Die Wanderwägen bestanden aus einem Teil, in dem die Bienen standen, etwa fünf bis acht Völker, und einem getrennten Raum, in dem Gerätschaften gelagert werden konnten und in dem geschleudert werden sollte. Im Grunde handelte es sich um teilweise ausrangierte Bauwägen der Stadt, die ohnehin beim Bau des Kanals ihren Dienst getan hatten. Sie sollten runderneuert und für die Bienenhaltung hergerichtet werden. Es steckte, sozusagen als Schmankerl, eine Recyclingidee darin.

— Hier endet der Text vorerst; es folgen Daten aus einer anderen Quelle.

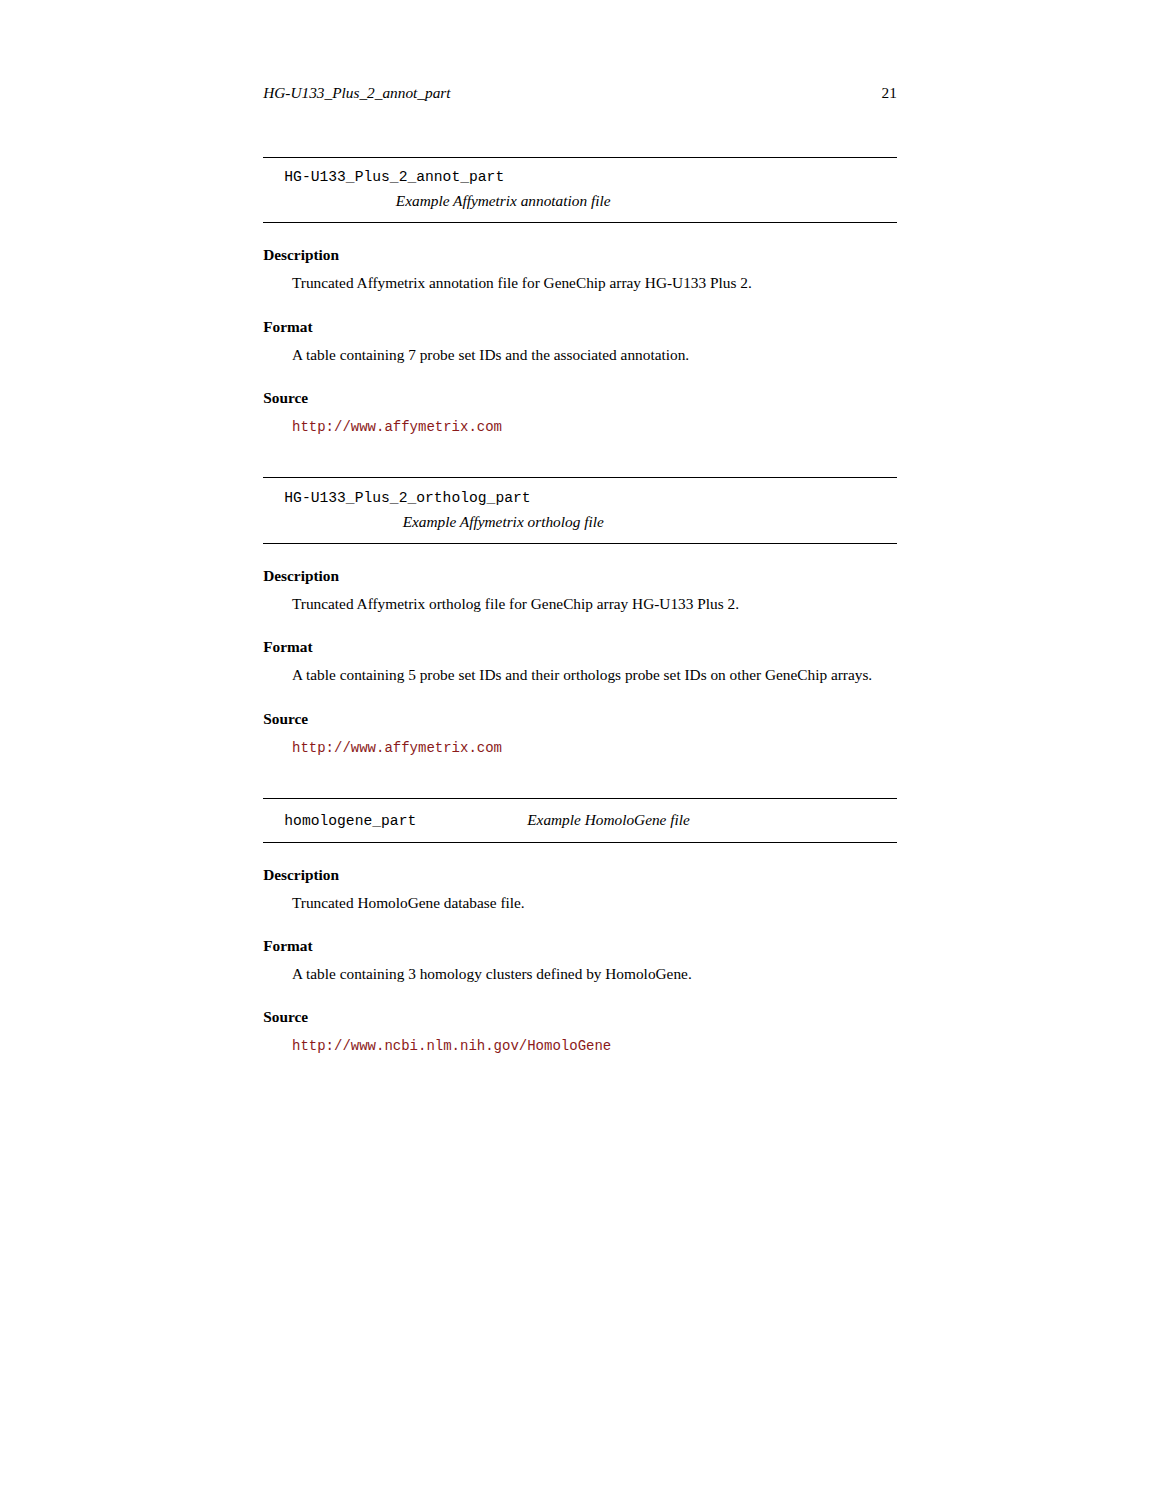HG-U133_Plus_2_annot_part 21
HG-U133_Plus_2_annot_part Example Affymetrix annotation file
Description
Truncated Affymetrix annotation file for GeneChip array HG-U133 Plus 2.
Format
A table containing 7 probe set IDs and the associated annotation.
Source
http://www.affymetrix.com
HG-U133_Plus_2_ortholog_part Example Affymetrix ortholog file
Description
Truncated Affymetrix ortholog file for GeneChip array HG-U133 Plus 2.
Format
A table containing 5 probe set IDs and their orthologs probe set IDs on other GeneChip arrays.
Source
http://www.affymetrix.com
homologene_part Example HomoloGene file
Description
Truncated HomoloGene database file.
Format
A table containing 3 homology clusters defined by HomoloGene.
Source
http://www.ncbi.nlm.nih.gov/HomoloGene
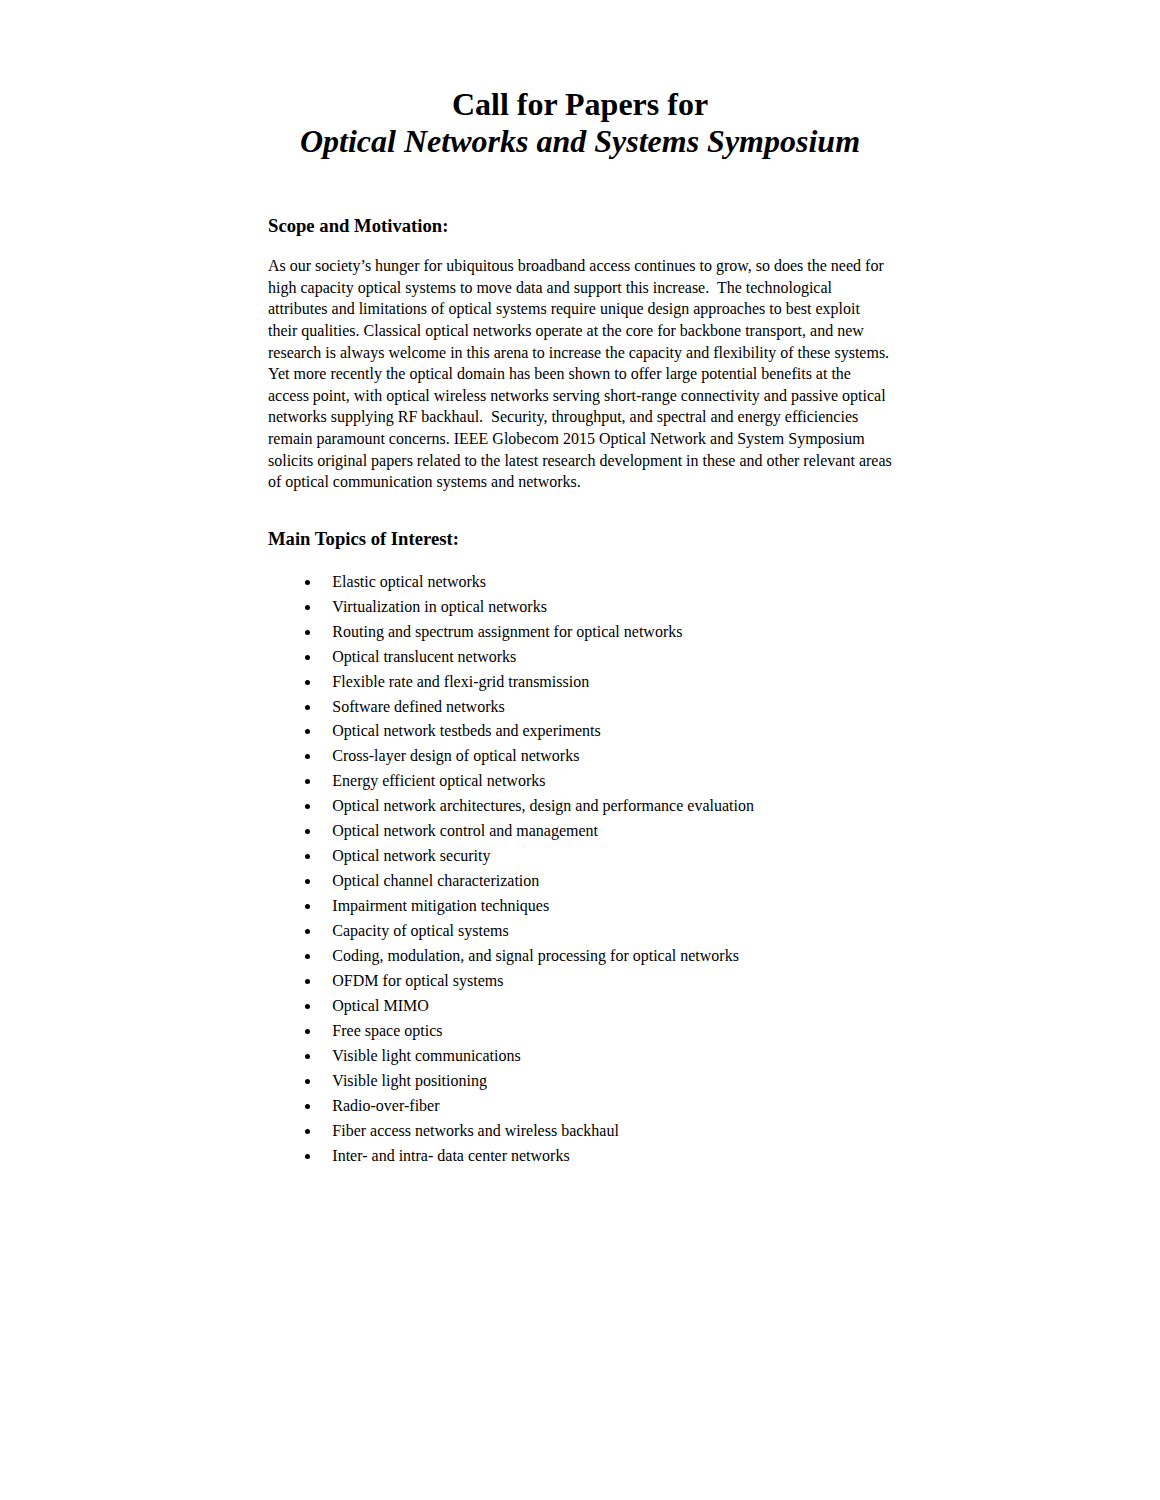Call for Papers for Optical Networks and Systems Symposium
Scope and Motivation:
As our society’s hunger for ubiquitous broadband access continues to grow, so does the need for high capacity optical systems to move data and support this increase. The technological attributes and limitations of optical systems require unique design approaches to best exploit their qualities. Classical optical networks operate at the core for backbone transport, and new research is always welcome in this arena to increase the capacity and flexibility of these systems. Yet more recently the optical domain has been shown to offer large potential benefits at the access point, with optical wireless networks serving short-range connectivity and passive optical networks supplying RF backhaul. Security, throughput, and spectral and energy efficiencies remain paramount concerns. IEEE Globecom 2015 Optical Network and System Symposium solicits original papers related to the latest research development in these and other relevant areas of optical communication systems and networks.
Main Topics of Interest:
Elastic optical networks
Virtualization in optical networks
Routing and spectrum assignment for optical networks
Optical translucent networks
Flexible rate and flexi-grid transmission
Software defined networks
Optical network testbeds and experiments
Cross-layer design of optical networks
Energy efficient optical networks
Optical network architectures, design and performance evaluation
Optical network control and management
Optical network security
Optical channel characterization
Impairment mitigation techniques
Capacity of optical systems
Coding, modulation, and signal processing for optical networks
OFDM for optical systems
Optical MIMO
Free space optics
Visible light communications
Visible light positioning
Radio-over-fiber
Fiber access networks and wireless backhaul
Inter- and intra- data center networks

Die Vorbereitung würde keine allzu massiven Eingriffe erfordern und schon gar keine in die Grundkonstruktion der Wägen. Außen schließlich würden sie mit Aluminiumblech beschlagen, damit sie glänzten und für das Auge sofort kenntlich wären. Das war eigentlich schon alles.
Nachdem man uns Künstler bemüht hatte und die Ideen gesammelt worden waren, versickerte das Projekt, da kein Geld für uns zur Verfügung gestellt wurde. Der Bau des Kanals hatte mehr als 200 Millionen Euro verschlungen. Doch nach seiner Fertigstellung wurde über fünfzehn Jahre lang daran herumgeflickt und samt der Gutachten aufwendigst prozessiert. Da kein Ende abzusehen war, konnte man sich vorzeitig kaum mit Künstlern schmücken. Selbst für unsere Entwürfe und Modelle gab man kein Geld mehr aus.
Ich hatte auf dem Flohmarkt eine Reihe von Automodellen erstanden. Darunter waren eine rosafarbne Ente und ein hellblauer Trabi. Von einem weiteren Fahrzeug montierte ich die vorderen Räder ab. Sie waren frei beweglich und mit einer dünnen Eisenstange verbunden. Die steckte ich durch zwei Löcher, die ich in den Unterboden meines Modells gebohrt hatte und klebte die Räder seitlich wieder auf. Und auf einer massiven Grundplatte errichtete ich aus Aluminiumblech das Modell eines der geplanten Bienenwanderwägen. Die Verbindungen sind genietet.